Plot two: (Setting: Contemporary Old Delhi and POK)

People may think he is stupid, but I love him.

How can anyone look like a Greek god and be so simple? He is innocent; so very childlike. With chiseled muscles and body of Hercules, he bows down in front of every stray, rabid monkey that hops his way. I mean, how cute is that?  Isn’t his a heart of gold? He is working hard to get a house. My father knows how important it is for a man to be the primary earning member of the family, he is sort of training my love in masculinity. And my man is ever so eager to please, to prove.

Things were perfect till he found himself a lost girl. My hero is now determined to send the girl back to her parents in a different country. I even gave him the money we were saving up for our house. I had to support his mission wholeheartedly. After all, his mission is my cooperation.
He is long gone, and I am waiting. He shall return only after handing over the girl to her parents.

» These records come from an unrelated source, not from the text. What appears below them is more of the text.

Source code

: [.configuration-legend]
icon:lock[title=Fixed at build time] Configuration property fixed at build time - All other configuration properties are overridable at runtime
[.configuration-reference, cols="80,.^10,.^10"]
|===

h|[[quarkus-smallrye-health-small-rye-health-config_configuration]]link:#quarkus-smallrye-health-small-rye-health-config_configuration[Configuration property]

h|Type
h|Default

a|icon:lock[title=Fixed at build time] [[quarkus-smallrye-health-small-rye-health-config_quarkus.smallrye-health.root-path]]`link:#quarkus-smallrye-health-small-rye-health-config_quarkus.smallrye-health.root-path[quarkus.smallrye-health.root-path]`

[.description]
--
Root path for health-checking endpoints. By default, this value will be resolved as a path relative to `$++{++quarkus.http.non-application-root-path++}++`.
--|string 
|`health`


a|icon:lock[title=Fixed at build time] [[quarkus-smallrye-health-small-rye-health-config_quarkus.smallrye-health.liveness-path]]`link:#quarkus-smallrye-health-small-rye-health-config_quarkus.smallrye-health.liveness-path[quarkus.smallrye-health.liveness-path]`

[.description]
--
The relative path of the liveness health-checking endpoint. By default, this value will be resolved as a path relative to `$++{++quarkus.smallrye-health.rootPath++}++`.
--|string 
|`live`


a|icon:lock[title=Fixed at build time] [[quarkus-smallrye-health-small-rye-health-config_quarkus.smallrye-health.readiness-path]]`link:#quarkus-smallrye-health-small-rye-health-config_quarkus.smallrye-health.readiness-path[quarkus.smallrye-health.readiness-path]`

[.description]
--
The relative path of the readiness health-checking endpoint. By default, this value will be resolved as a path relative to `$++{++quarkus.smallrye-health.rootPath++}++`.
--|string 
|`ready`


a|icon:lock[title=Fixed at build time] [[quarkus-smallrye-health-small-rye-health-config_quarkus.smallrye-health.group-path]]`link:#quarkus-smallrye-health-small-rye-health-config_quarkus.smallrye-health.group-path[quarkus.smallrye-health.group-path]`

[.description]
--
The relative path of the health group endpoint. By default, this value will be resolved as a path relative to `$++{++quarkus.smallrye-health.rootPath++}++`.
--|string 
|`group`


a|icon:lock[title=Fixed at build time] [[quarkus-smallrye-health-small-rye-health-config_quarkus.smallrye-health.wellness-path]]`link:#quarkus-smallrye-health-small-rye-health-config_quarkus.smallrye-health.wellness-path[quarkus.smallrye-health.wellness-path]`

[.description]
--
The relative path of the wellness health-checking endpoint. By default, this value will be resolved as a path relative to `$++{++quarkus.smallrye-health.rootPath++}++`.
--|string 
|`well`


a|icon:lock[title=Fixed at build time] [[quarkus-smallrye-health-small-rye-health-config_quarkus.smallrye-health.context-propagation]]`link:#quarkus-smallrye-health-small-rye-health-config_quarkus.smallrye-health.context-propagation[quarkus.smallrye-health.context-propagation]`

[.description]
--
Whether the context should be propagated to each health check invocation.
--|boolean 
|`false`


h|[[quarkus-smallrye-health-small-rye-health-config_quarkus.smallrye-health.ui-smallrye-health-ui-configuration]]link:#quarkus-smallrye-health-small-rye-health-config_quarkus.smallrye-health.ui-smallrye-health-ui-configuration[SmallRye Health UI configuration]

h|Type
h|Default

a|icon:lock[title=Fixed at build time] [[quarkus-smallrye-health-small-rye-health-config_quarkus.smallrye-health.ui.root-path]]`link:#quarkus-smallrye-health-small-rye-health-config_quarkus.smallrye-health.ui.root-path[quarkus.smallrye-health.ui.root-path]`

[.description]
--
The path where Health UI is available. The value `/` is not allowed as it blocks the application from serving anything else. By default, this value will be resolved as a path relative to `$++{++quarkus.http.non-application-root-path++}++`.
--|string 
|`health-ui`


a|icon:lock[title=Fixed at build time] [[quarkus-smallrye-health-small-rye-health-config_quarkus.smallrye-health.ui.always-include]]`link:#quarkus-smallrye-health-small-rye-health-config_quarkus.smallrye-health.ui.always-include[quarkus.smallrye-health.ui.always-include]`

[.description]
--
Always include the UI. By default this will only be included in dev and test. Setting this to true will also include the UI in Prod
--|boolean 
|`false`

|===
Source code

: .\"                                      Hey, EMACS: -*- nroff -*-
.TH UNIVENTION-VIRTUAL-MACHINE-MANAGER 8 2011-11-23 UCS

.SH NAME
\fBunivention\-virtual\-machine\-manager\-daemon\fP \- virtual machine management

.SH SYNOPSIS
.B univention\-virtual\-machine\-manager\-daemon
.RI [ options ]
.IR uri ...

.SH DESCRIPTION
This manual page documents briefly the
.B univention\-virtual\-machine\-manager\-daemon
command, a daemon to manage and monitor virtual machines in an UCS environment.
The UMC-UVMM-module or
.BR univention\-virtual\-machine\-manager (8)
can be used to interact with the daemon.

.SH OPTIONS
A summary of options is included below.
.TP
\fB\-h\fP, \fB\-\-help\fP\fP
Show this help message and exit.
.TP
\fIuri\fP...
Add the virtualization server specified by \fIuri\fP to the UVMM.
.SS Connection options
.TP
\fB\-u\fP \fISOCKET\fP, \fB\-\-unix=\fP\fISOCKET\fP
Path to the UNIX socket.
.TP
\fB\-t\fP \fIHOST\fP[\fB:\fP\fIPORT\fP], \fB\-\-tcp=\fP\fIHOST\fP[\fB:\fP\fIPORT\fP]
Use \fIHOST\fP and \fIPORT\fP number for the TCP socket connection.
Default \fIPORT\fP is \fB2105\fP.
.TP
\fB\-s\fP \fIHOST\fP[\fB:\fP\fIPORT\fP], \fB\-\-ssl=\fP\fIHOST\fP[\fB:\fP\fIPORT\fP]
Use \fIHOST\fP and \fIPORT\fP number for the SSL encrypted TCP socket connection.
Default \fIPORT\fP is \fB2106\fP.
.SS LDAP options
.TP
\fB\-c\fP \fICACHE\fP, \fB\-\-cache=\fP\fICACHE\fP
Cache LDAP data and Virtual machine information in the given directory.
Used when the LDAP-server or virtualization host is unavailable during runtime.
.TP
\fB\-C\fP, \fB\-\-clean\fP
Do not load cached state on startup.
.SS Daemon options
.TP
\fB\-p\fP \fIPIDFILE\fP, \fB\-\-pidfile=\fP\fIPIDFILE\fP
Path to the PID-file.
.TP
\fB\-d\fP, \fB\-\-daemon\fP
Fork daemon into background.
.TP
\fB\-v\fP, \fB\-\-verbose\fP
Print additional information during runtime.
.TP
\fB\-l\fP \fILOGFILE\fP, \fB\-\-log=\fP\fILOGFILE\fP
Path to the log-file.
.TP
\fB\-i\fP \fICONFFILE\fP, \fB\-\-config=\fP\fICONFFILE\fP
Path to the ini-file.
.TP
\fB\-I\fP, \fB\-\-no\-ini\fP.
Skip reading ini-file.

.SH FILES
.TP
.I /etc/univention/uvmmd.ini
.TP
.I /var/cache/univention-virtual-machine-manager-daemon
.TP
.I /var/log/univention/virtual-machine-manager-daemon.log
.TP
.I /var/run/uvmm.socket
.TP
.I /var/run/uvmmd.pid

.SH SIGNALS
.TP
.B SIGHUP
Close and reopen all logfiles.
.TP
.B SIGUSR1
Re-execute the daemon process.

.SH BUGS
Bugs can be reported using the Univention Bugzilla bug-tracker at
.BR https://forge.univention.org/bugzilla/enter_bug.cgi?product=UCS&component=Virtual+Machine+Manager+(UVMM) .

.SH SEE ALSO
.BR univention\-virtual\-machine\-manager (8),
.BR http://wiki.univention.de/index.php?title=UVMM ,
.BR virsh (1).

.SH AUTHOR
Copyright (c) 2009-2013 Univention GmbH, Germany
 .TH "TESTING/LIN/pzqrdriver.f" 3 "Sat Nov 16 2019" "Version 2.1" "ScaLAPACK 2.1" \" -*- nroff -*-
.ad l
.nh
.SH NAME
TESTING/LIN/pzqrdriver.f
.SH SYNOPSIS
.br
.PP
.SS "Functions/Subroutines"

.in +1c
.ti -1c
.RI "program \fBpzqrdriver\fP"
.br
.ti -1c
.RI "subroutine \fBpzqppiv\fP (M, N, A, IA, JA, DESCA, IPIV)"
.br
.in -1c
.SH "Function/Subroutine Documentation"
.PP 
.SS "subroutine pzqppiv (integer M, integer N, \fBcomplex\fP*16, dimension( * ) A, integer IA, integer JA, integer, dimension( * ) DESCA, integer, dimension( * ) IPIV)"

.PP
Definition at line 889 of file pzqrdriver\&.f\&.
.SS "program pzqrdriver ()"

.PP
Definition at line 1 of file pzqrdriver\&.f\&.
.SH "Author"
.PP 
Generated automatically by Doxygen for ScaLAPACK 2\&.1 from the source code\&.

I shall wait. It comes to me naturally. Mother keeps on asking if I know of his whereabouts. How do I know? I only know of my part. I make sure that I look like a woman waiting for her man should look like. I wear no extra makeup while he is away. Father is worried stiff, sometimes, I suspect that he is worried that he shall return, rather than being afraid that he won’t.

Plot three: (Setting: Two women discussing which films to watch, it is now called Bechdel Test)

Woman One:  “I have this rule, see…I go to a movie if it satisfies three basic requirements. One it has to have at least two women in it, two, who talk to each other,three, about something besides a man”
Woman Two:  “Pretty strict, but a good idea.”

Plot Four: (Setting: Parallel Universe)
Two star studded films, released  this July, flops after failing the Bechdel’s Test.